Pants works great in American English, obviously. You get a tough job done in tough pants and you might even swing in some of the last minute achievements by the seat of your pants. No problem.
But, as we know, pants isn’t a positive in English, unless you’ve got some really good underpants that you’re really happy about wearing on those ‘special days’ (or perhaps special nights).
Pants to the Brits just means awful, bad, nasty and generally not good at all.
Which of course is weird, because Toolchain, the provider of Pants, the distributed open source software build system has announced a significant upgrade to Pants, which is absolutely not pants at all.
Pants is not pants
Pants is not pants at all, it empowers application development teams with a toolset to ensure fast and consistent software builds.
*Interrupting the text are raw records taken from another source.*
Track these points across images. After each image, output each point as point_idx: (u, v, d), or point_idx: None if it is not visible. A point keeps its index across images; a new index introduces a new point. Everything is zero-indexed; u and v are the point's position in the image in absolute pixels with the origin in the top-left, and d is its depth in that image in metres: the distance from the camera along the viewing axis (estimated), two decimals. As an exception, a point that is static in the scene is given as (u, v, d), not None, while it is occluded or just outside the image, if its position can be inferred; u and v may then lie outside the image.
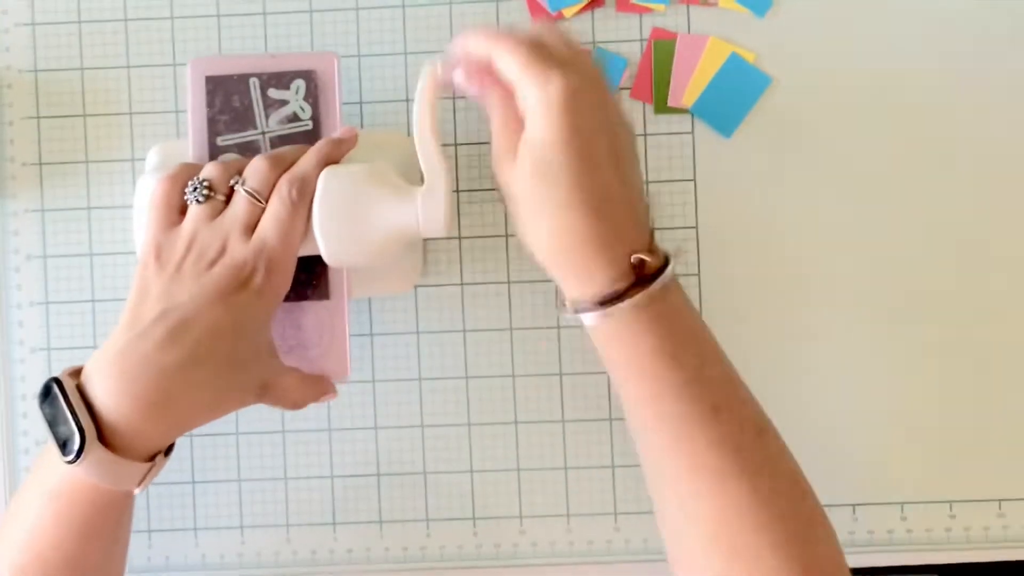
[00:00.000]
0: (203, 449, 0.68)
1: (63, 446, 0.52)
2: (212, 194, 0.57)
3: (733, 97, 0.66)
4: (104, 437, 0.52)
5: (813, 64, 0.67)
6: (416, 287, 0.68)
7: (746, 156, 0.67)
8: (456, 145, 0.67)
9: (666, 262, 0.53)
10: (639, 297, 0.52)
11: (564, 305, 0.55)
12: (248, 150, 0.61)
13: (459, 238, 0.68)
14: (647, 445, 0.54)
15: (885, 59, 0.66)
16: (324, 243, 0.57)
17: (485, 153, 0.67)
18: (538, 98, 0.52)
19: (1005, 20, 0.66)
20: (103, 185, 0.68)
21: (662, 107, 0.67)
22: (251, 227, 0.56)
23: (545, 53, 0.53)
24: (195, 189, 0.57)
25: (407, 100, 0.67)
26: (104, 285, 0.68)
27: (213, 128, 0.61)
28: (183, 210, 0.58)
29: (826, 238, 0.67)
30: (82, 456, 0.52)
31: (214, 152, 0.61)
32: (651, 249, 0.53)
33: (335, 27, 0.67)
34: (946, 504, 0.67)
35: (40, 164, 0.68)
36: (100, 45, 0.68)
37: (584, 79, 0.53)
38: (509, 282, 0.67)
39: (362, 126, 0.67)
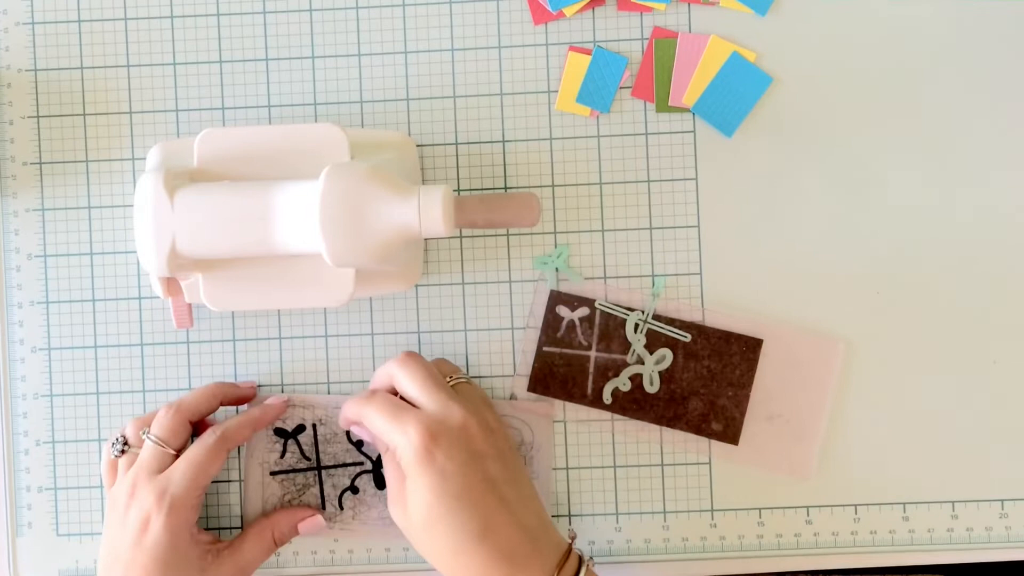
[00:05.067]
0: (203, 449, 0.67)
1: None
2: (128, 447, 0.64)
3: (734, 96, 0.66)
4: None
5: (814, 63, 0.66)
6: (416, 287, 0.67)
7: (747, 155, 0.67)
8: (457, 144, 0.67)
9: (579, 562, 0.58)
10: None
11: None
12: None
13: (459, 237, 0.67)
14: None
15: (886, 58, 0.66)
16: (326, 244, 0.57)
17: (485, 152, 0.67)
18: (401, 455, 0.58)
19: (1006, 20, 0.66)
20: (103, 184, 0.68)
21: (663, 106, 0.67)
22: (157, 470, 0.62)
23: (398, 408, 0.59)
24: (112, 445, 0.64)
25: (407, 100, 0.67)
26: (104, 285, 0.68)
27: None
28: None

As part of the release, Toolchain is actively seeking developers to provide feedback to the preview release candidate version of Pants (Ed: I know, we’re still laughing, grow up please everyone) to help further shape the direction and capabilities of the solution.
Toolchain also announced it is now providing enterprise support and services for Pants.
According to the Toolchain team, “Traditional build systems used to orchestrate all of the tools and steps involved in the software build process were designed a generation or more ago… are challenging to scale codebases with, and are primitive and don’t scale and present artificial barriers to meeting the to meet the highnew demands of contemporary software development. Bazel was developed by Google to meet that company’s specific needs and it requires highly-specialised build engineering experts in-house to manage it. In addition, it is hard to maintain, complex to use and is a challenge to customize it to meet the unique requirements of individual development teams.”
Pants facilitates engineering best practices, such as robust testing and adds highly-granular intelligent caching to significantly accelerate test suite execution both locally and in remote environments such as continuous integration (CI).
Development teams can decide whether to have Pants suggest or enforce changes to the code, such as modifying files to ensure they comply with the team’s formatting requirements.
Toolchain’s co-founders Benjy Weinberger and John Sirois developed Pants and the company is the lead sponsor of the Pants open source build system project. Toolchain team of experts provides scalable support and services for development teams ranging from single digits to thousands of enterprise developers.
Weinberger and Sirois explain that the latest release of Pants is a significant update that expands its capabilities and the programming languages that it supports. Pants was initially focused on helping Python developers, since there were no good build solutions for that language.
Pants is now available as a preview release for Java, Scala, Go, and Docker, significantly expanding the number of development teams that can now incorporate it into their build processes. Additional programming language support will be announced over the next 12 months.
Well, it worked for Git
Does Weinberger think Pants is a problematic term? Not a bit of it, “As a core maintainer of Pants and a Brit, I can only say ‘if it worked for Git…’, he Tweeted… and you know what, he has a good point.